Personal information
- Date of birth: 11 December 2001 (age 24)
- Height: 1.90 m (6 ft 3 in)
- Position: Midfielder

Team information
- Current team: Reggiana
- Number: 80

Youth career
- 0000–2021: Servette

Senior career*
- Years: Team / Apps / (Gls)
- 2021–2023: Sona / 24 / (2)
- 2023–: Reggiana / 75 / (13)

= Natan Girma =

Swiss footballer (born 2001)

Natan Girma (born 11 December 2001) is a Swiss professional footballer who plays as a midfielder for club Reggiana.

==Early life==
As a youth player, Girma joined the youth academy of Swiss side Servette. He captained the club's under-21 team. After that, he almost signed for German side Hannover 96. In 2021, he signed for Italian side Sona. He made twenty-four league appearances and scored two goals while playing for the club. In 2023, he signed for Italian side Reggiana.

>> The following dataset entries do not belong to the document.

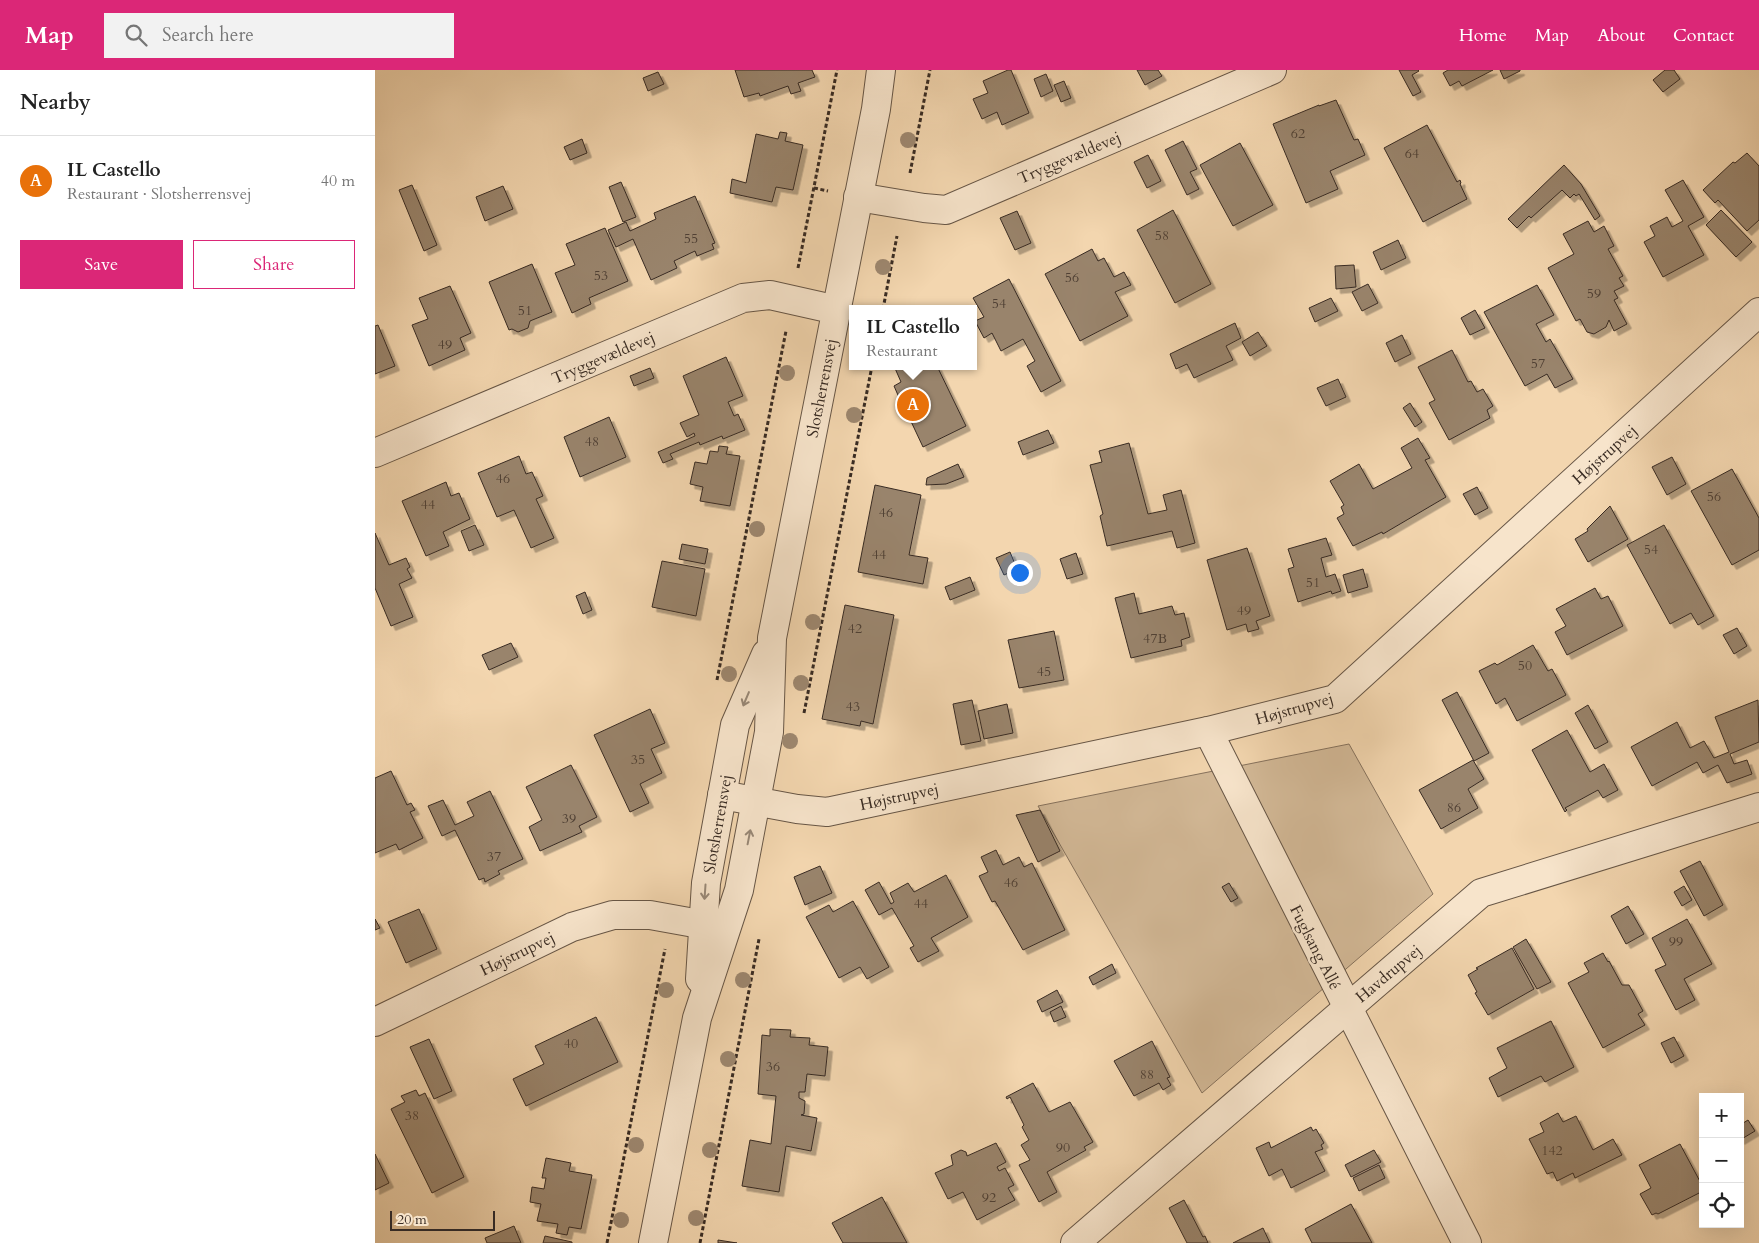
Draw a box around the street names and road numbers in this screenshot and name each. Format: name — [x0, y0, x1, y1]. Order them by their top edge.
street label: Tryggevældevej — [1015, 126, 1124, 189]
street label: Tryggevældevej — [549, 326, 658, 389]
street label: Slotsherrensvej — [802, 337, 842, 440]
street label: Højstrupvej — [1567, 420, 1642, 490]
street label: Højstrupvej — [1253, 687, 1336, 731]
street label: Slotsherrensvej — [698, 773, 738, 876]
street label: Højstrupvej — [858, 778, 941, 816]
street label: Fuglsang Allé — [1284, 901, 1346, 994]
street label: Højstrupvej — [477, 926, 558, 981]
street label: Havdrupvej — [1351, 940, 1426, 1008]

Girma was born on 11 December 2001. He is a native of Vaud, Switzerland. He has regarded Brazil international Ronaldinho as his football idol. He started playing football at the age of four. Girma was born to a footballer father. He obtained Eritrean citizenship.

==Style of play==

Girma mainly operates as a midfielder. He specifically operates as an attacking midfielder. He can also operate as a central midfielder or as a winger. He is right-footed. He is known for his speed. He has been described as "has a lot of agility and light-footedness, coupled with... qualities in one-on-one situations... attacks deep without hesitation and is always looking to move forward".